Вместо девочки на дороге под разодранным платьем лежала кучка костей, мяса и крови. Внутри меня что-то оборвалось. Я оцепенела. В этот момент раздался крик матери девочки. Она встала на колени перед тем, что осталось от её дочери. Потом подняла руки к небу, воскликнула: «Господи! Как ты мог это допустить?» — и застыла неподвижно. Я подошла к ней, сняла с её головы платок, спокойно собрала на него останки девочки и подала их матери. Она вздрогнула, прижала узелок к груди и медленно ушла.
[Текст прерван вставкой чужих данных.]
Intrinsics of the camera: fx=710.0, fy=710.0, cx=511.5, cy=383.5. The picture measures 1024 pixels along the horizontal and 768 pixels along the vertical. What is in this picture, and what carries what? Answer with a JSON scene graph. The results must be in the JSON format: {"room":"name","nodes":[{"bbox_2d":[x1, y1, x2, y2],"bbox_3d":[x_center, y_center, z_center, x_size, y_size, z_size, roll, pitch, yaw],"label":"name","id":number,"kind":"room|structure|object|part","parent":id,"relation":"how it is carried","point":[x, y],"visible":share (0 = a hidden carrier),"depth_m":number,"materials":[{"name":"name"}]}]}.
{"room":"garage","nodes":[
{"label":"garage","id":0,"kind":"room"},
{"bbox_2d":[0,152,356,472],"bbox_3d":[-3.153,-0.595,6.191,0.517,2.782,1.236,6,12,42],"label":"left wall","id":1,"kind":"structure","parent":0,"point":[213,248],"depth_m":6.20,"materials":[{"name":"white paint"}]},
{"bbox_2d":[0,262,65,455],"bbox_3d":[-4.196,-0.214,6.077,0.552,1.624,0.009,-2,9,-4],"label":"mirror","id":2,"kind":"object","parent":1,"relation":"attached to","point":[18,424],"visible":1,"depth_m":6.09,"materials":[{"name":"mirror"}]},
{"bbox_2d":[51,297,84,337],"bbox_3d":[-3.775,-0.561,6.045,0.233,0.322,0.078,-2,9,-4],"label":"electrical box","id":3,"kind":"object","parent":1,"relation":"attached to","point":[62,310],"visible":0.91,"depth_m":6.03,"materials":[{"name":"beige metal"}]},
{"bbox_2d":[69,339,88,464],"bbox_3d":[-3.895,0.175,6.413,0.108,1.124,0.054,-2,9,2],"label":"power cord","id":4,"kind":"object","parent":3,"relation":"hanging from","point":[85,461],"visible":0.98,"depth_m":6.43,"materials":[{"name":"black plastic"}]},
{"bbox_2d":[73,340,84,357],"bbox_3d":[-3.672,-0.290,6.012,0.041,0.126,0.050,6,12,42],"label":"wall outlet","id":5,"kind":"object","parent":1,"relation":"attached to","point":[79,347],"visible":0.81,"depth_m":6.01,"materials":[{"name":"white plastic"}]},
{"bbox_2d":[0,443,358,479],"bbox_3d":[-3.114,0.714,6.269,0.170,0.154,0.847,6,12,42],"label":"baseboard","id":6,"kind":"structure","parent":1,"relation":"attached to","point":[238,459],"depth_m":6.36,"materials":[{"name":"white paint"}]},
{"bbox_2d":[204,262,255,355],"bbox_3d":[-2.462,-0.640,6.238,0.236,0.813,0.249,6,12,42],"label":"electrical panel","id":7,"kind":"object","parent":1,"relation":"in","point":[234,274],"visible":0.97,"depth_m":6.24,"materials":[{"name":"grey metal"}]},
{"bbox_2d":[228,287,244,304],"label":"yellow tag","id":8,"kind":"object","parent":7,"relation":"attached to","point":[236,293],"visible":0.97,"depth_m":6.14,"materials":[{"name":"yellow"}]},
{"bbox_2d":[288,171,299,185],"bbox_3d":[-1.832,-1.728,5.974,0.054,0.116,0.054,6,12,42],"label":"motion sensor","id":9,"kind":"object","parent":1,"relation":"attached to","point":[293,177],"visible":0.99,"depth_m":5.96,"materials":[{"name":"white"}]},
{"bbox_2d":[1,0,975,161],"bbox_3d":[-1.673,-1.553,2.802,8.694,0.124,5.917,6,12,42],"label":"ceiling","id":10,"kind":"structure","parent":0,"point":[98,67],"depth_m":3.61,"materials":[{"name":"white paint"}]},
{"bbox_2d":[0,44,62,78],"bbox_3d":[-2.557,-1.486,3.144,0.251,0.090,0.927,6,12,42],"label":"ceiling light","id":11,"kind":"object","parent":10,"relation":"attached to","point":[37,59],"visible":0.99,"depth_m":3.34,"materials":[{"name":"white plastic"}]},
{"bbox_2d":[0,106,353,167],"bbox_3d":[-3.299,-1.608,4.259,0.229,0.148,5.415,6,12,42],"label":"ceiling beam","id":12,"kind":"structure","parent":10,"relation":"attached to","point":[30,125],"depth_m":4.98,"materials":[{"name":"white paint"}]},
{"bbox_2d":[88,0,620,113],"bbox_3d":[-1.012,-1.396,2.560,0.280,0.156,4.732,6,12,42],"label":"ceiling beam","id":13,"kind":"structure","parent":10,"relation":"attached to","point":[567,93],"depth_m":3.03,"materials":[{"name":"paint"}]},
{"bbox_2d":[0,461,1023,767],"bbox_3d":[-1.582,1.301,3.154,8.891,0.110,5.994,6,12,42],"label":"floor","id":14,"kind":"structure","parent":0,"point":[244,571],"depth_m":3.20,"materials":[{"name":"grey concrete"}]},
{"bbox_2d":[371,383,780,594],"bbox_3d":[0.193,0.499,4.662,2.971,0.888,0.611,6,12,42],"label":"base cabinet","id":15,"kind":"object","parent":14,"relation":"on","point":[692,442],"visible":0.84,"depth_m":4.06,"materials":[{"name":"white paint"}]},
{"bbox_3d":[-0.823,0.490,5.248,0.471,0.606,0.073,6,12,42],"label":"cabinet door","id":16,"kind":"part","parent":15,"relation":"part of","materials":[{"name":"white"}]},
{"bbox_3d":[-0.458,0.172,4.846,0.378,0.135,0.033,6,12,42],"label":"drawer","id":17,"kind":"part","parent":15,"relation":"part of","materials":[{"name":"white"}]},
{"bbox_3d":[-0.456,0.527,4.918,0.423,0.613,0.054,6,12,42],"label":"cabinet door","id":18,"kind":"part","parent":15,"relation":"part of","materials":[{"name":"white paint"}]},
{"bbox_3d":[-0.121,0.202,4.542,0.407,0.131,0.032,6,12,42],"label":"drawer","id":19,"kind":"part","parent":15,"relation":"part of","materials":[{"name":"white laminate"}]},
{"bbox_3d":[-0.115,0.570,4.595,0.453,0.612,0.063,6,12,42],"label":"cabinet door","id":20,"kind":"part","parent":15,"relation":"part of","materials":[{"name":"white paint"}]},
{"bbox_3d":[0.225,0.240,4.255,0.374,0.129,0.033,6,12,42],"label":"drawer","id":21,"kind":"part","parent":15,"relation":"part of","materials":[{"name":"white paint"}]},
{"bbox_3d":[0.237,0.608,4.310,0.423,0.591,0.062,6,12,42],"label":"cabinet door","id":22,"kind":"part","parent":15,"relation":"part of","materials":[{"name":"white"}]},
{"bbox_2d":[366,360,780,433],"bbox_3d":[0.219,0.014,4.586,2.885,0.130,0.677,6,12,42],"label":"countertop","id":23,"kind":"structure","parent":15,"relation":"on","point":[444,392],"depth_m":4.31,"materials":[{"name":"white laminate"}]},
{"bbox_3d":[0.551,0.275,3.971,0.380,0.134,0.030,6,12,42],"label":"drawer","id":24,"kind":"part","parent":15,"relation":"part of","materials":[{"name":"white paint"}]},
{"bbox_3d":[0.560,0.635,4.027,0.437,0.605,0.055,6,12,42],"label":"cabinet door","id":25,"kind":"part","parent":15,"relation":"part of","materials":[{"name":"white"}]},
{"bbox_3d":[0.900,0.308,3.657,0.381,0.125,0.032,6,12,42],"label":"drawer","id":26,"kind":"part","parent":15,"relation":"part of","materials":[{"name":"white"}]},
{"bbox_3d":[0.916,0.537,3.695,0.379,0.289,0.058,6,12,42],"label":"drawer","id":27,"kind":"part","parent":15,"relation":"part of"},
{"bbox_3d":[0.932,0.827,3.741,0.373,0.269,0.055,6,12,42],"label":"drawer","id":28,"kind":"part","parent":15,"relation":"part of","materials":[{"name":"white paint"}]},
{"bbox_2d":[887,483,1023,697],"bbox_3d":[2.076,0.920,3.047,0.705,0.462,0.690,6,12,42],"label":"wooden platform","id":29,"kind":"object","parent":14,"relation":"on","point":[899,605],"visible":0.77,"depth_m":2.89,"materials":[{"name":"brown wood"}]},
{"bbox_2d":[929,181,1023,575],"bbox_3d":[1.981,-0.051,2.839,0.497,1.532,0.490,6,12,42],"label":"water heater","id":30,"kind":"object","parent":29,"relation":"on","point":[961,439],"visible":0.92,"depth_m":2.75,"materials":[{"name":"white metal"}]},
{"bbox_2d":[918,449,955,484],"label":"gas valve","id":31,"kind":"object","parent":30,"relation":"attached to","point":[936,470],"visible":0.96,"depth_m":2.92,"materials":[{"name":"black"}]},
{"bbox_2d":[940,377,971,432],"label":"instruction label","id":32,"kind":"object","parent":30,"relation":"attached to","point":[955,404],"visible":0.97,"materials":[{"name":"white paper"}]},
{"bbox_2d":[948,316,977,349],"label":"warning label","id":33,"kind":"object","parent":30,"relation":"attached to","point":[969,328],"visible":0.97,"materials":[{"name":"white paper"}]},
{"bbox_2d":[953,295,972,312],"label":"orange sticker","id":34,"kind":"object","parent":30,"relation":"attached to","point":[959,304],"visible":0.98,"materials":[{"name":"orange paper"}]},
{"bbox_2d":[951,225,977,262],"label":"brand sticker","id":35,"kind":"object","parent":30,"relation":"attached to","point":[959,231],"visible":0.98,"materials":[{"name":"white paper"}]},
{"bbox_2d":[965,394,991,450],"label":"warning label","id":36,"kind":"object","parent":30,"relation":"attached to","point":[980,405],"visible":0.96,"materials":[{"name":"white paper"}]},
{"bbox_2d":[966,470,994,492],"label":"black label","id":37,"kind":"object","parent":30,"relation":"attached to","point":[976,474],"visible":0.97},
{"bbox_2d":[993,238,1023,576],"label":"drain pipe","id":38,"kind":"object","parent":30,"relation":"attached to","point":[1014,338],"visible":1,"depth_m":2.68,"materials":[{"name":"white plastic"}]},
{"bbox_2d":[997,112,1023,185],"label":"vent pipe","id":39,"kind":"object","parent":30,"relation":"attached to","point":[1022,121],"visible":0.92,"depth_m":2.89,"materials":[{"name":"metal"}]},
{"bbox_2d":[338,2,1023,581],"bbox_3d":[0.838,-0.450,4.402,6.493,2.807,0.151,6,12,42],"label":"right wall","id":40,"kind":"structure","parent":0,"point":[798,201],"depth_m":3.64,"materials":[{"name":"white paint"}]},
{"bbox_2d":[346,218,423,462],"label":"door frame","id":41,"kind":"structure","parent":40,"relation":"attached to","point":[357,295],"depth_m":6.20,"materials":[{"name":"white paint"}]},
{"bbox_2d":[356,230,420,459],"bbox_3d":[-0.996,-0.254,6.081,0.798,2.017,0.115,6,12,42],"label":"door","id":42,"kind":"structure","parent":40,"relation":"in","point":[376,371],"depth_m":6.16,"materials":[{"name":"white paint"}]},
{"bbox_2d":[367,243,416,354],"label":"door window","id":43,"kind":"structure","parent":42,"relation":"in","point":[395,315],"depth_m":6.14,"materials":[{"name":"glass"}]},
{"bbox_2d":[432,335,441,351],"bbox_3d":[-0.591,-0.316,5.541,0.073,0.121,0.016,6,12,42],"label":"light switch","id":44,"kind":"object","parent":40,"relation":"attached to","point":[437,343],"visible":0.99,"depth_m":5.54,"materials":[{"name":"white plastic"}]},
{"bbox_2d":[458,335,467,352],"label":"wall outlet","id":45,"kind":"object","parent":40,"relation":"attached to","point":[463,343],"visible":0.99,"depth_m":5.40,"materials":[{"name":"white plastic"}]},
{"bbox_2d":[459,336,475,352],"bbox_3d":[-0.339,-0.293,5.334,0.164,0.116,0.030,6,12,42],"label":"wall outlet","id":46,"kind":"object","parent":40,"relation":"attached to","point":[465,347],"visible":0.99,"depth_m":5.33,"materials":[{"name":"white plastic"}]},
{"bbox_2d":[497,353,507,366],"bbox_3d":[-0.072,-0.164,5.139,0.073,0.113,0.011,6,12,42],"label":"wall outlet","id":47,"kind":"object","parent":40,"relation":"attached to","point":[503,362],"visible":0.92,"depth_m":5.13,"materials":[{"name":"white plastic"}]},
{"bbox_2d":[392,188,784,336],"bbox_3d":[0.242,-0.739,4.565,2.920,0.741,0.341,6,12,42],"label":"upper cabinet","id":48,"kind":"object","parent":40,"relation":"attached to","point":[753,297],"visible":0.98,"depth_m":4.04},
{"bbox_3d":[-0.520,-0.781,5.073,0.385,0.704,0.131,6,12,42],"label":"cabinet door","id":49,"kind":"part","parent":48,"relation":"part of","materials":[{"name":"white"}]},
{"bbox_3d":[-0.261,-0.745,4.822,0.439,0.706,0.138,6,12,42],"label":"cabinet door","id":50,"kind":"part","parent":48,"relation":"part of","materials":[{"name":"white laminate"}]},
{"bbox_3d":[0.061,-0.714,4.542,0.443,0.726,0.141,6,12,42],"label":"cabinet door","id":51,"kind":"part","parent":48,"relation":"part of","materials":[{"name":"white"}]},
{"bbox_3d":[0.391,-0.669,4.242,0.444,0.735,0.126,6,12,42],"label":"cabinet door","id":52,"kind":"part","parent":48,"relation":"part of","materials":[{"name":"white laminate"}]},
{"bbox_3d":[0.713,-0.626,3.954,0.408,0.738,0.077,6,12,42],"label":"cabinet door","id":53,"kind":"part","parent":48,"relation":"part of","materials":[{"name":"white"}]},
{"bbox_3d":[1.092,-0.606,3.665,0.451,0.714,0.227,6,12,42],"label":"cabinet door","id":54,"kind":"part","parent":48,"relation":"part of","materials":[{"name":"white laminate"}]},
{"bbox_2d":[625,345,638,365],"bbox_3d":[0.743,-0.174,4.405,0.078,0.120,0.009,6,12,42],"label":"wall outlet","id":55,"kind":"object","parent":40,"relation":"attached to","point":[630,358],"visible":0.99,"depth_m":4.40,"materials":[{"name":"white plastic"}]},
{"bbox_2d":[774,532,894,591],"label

С этого дня я разучилась смеяться, плакать и перестала чего-либо бояться: немцев, бомбёжек, свиста пуль, изувеченных тел, крови, мертвецов. Похолодевшая и напряжённая внутри, я всегда была настороже. Я приняла войну со всеми её ужасами как данность, в которой приходилось не просто жить, а выживать.

В наш дом вселились офицеры-танкисты. Они также забирали наши запасы продуктов, добавляя к ним свой паёк. Из всего этого мама должна была готовить для них еду. Она ходила в широкой тёплой кофте, на голове большой платок, повязанный до самых глаз. Поэтому офицеры не обращали на неё никакого внимания и не замечали, что она беременна.

И вот наступило время родов. 22 декабря 1941 года. Мы с мамой жили в маленькой комнатке, а офицеры спали в большой горнице. При родах рядом с мамой никого, кто бы мог ей помочь, не было. Я крепко спала в кровати и проснулась от того, что мне под бок что-то положили. Открыв глаза, я увидела маму, она приложила палец к губам и тихо сказала: «Это твой братик, его зовут Эдик». Видимо, она вспомнила совет той старушки, которая присутствовала в 1940 году на похоронах другого сына с именем Эдуард. И самое удивительное, что сын, родившийся в самое тяжёлое время, познавший все ужасы войны, выжил и жив до сих пор. Мама, рожала одна, без какой-либо помощи, ей даже пришлось перегрызть пуповину зубами, но ни разу не крикнула.

Именно в таких экстремальных условиях познаётся суть человека. Мою маму до войны все наши знакомые считали изнеженной, слабой женщиной: она боялась мышей, насекомых, не переносила боль. Но когда наступили тяжёлые времена, именно эта изнеженная женщина проявила недюжинную силу воли, мужественно переносила все невзгоды военных лет. Именно благодаря её самоотдаче, выдержке и заботе я и мой брат выжили в этой страшной войне.

Утром мама, как ни в чём не бывало, вышла из комнаты и пошла готовить еду офицерам. Мама надеялась, что немцы не заметят появления ребёнка, так как на другой день они должны были отправиться на фронт. Она оставила меня в кровати с братиком, прикрыла тёплым одеялом и плотно закрыла за собой дверь. Но ребёнок громко заплакал. Один из офицеров услышал плач, открыл дверь в комнату. Увидев ребёнка, воскликнул: «О, kinder! (О, ребёнок)» — и пошёл на кухню. Я испугалась, вдруг он заберёт братика, и накрыла его с головой одеялом. А немец подошёл к маме, сказал: «Antoniya (имя мамы было Антонина)! Nicht arbeiten! Schlafen! Schlafen! (не нужно работать, ложись, ложись!)» — и отправил её в нашу комнату. Через несколько минут он вернулся, положил на стол продуктовый паёк и тихо вышел.

Обычно за столом немцы всегда шумели: весело хохотали, громко икали и пукали, стучали посудой. На этот раз они накрывали стол сами, не шумели и вскоре ушли. Наступила тишина. Мама осторожно вышла, никого не было. Целый день она нервничала, страшась за судьбу ребёнка. Она не верила доброте немцев: почему они дали продукты, что задумали? Бежать мы не могли, кругом немецкие солдаты. Кроме того, наш дом охранялся, так как в нём жили офицеры.